Fathi finds his already stagnant station in life further complicated by factors outside his control and often beyond his understanding. During the demonstration, as he steps out of his house to meet his girlfriend, Lama, the police seizes his ID card. His attempts to get it back only land him into further ordeals. Then there is the twist in his family life — his widowed mother is set to marry a close aide of the Leader and tries to persuade Fathi to resume writing; the Leader’s lackey will support and protect him, she assures. But there’s a catch to this olive branch as the young writer would find out during his interrogation at the Party office where he goes to retrieve his ID card. The invitation for him to resume his craft is more of a command and comes with a rider — that he must speak positively of the Leader and his regime.

In its geographical anonymity, despite the alluded location being somewhere in the Middle East, 16113763The Silence and the Roar is striking in its mirroring of repressive dictatorships anywhere in the world. A lot of times, these dictators aren’t self-imposed but actually democratically elected. One only has to look at the rise in right-wing extremism and the resulting political climate around the globe to validate the pattern.

Megalomania, manipulation of power, total disregard for justice, suppressing dissent in any form, and, in the 21st century, a complete and post-truth control of the media apparatus, down to the latest technological tools — Sirees is able to map, with remarkable brevity and acerbic wit, the entire trajectory of an authoritarian regime.
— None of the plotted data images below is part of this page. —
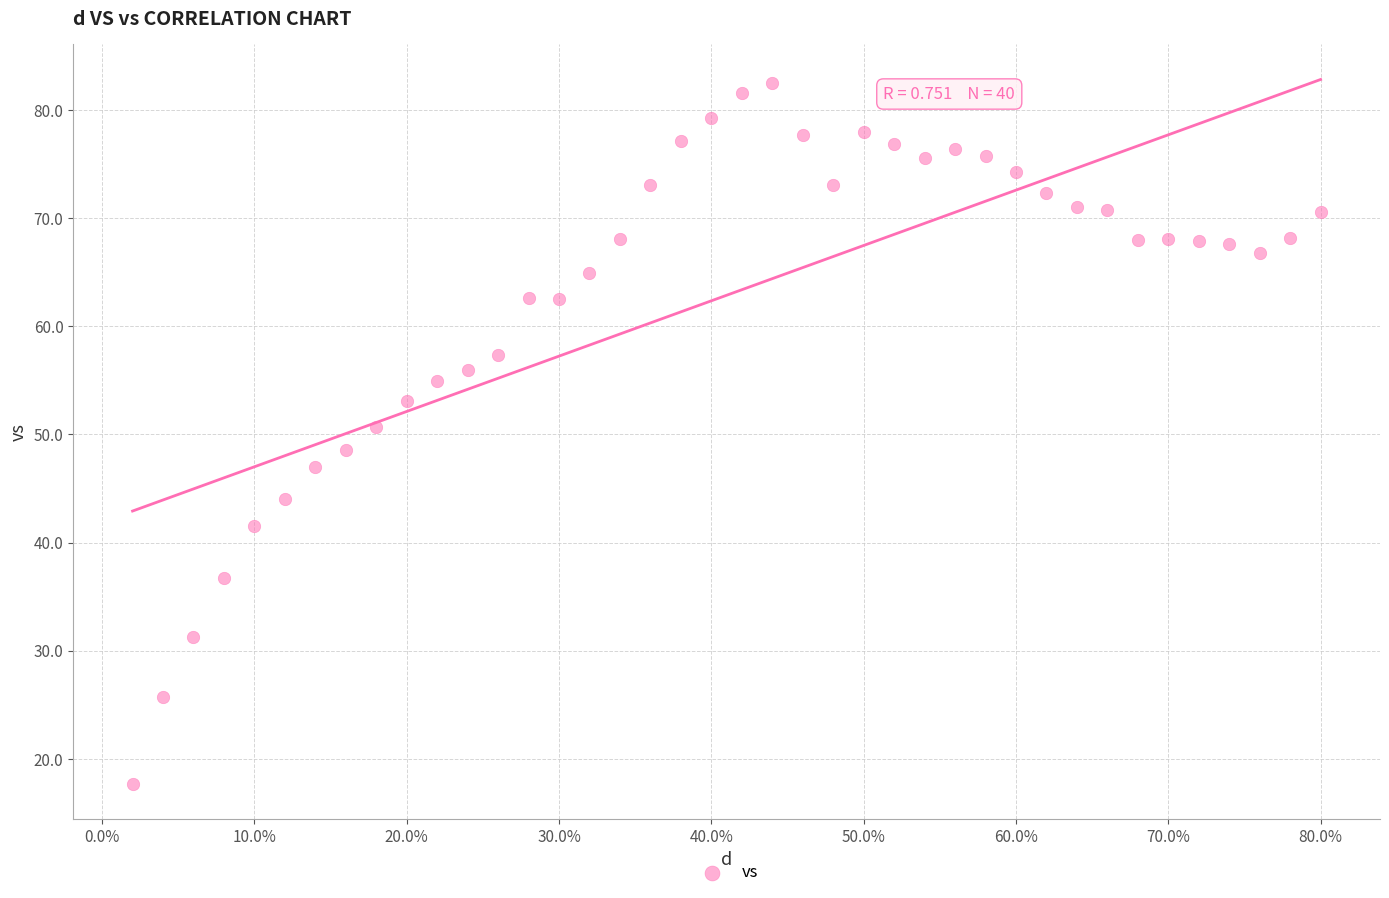

What is the range of Y values (max minus min)?

64.7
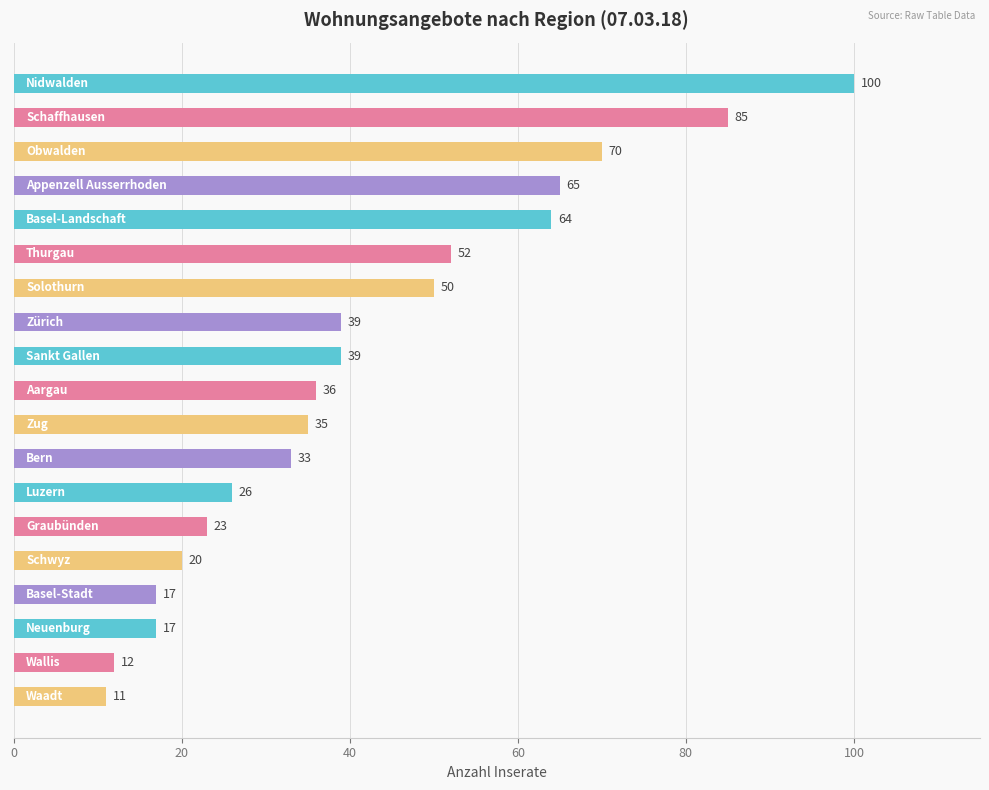

What is the smallest value displayed?

11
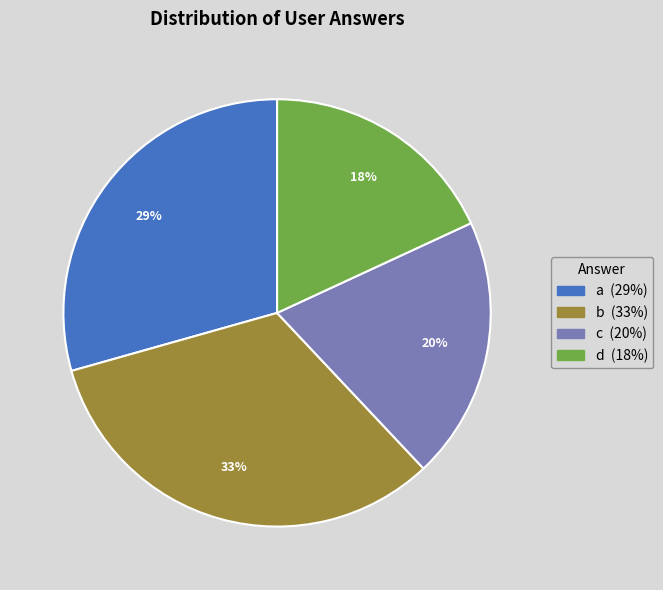

The c slice represents 27% of the pie. True or false?

False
For me, one of the most telling scenes in the book–not because of what happens in it but the despondency it conveys–is when Fathi carries an elderly woman injured in the demonstrations and brings her to a hospital. He’s badly injured himself, too, and learns from the doctor treating him that the woman was already dead by the time she was brought in. At one point, the doctor presses Fathi, the famous writer, to give him a name for the tragedy that has gripped the country.

“Naming can satisfy a need, it can shorten a conversation that otherwise might go on for hours. Tell me, I’m begging you!”

…”Surrealism, Surrealism,” I found myself repeating.

He received the word from my lips…stared up at the ceiling and hissed repeatedly, “Surrealism, yes, Surrealism. That’s it.”

Through all his travails, if there’s one door that promises both hope and an escape for Fathi, it is Lama and the love she embodies. Her sensual and explicit display of affection is for Fathi, the antithesis of the regime’s demonic suppression of free speech and independent thought. The vividness of Lama’s physicality is possibly the most ethereal and manifest expression of creativity for him. If Lama exhibits little inhibition in baring her sexuality, his lover, the narrator, doesn’t hold himself from letting that beauty spill through his words.

This love is also the closest that Fathi will get to experience to the silence he seeks. This silence isn’t the absence of noise but rather the space against which one can appreciate the most mundane and perhaps thus, the most comforting of sounds — the cooing of a pigeon, an owl’s hooting, a muezzin’s early morning call to prayer. As Fathi observes, “…the most beautiful thing in the entire universe is the silence that allows us to hear soft and distant sounds.”

In the backdrop of today’s Syria and the cacophony surrounding which faction is on the right side of history, such a silence may not just be desirable but also prescriptive.